**Stored data**
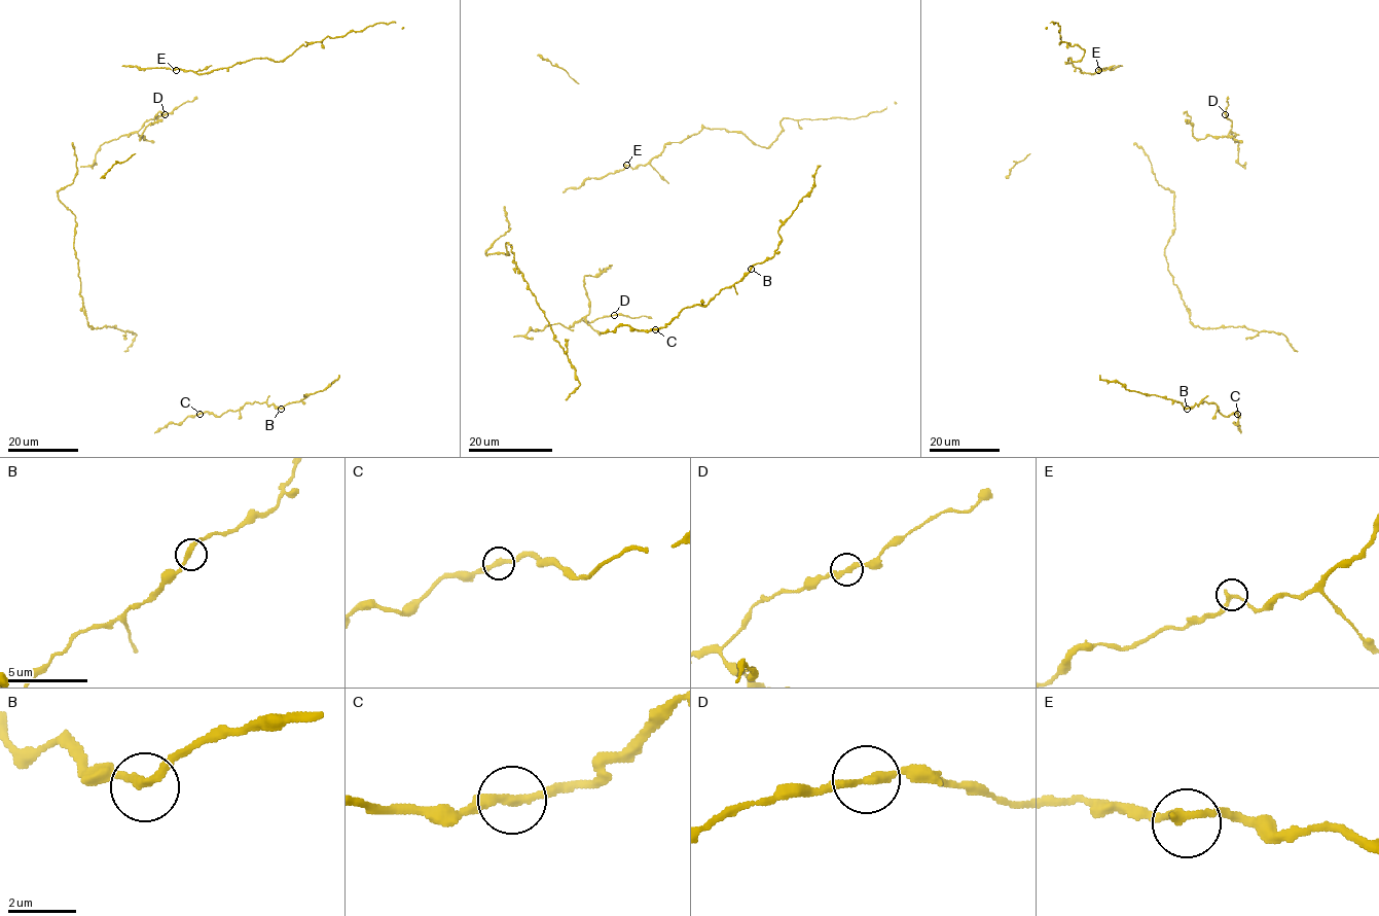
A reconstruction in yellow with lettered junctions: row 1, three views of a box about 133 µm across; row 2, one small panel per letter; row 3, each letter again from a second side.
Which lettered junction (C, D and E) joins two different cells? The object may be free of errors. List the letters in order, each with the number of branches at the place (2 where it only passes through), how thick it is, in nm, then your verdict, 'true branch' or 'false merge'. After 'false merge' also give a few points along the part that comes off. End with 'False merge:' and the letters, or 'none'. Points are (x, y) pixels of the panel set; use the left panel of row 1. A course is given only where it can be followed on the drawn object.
C: branches 2; calibre 260 nm; true branch
D: branches 2; calibre 260 nm; true branch
E: branches 2; calibre 240 nm; true branch
False merge: none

**Task brief**
Write out each record exactly as shown, but not its pictures.

**Output for this task**
A reconstruction in yellow with lettered junctions: row 1, three views of a box about 133 µm across; row 2, one small panel per letter; row 3, each letter again from a second side.
Which lettered junction (C, D and E) joins two different cells? The object may be free of errors. List the letters in order, each with the number of branches at the place (2 where it only passes through), how thick it is, in nm, then your verdict, 'true branch' or 'false merge'. After 'false merge' also give a few points along the part that comes off. End with 'False merge:' and the letters, or 'none'. Points are (x, y) pixels of the panel set; use the left panel of row 1. A course is given only where it can be followed on the drawn object.
C: branches 2; calibre 260 nm; true branch
D: branches 2; calibre 260 nm; true branch
E: branches 2; calibre 240 nm; true branch
False merge: none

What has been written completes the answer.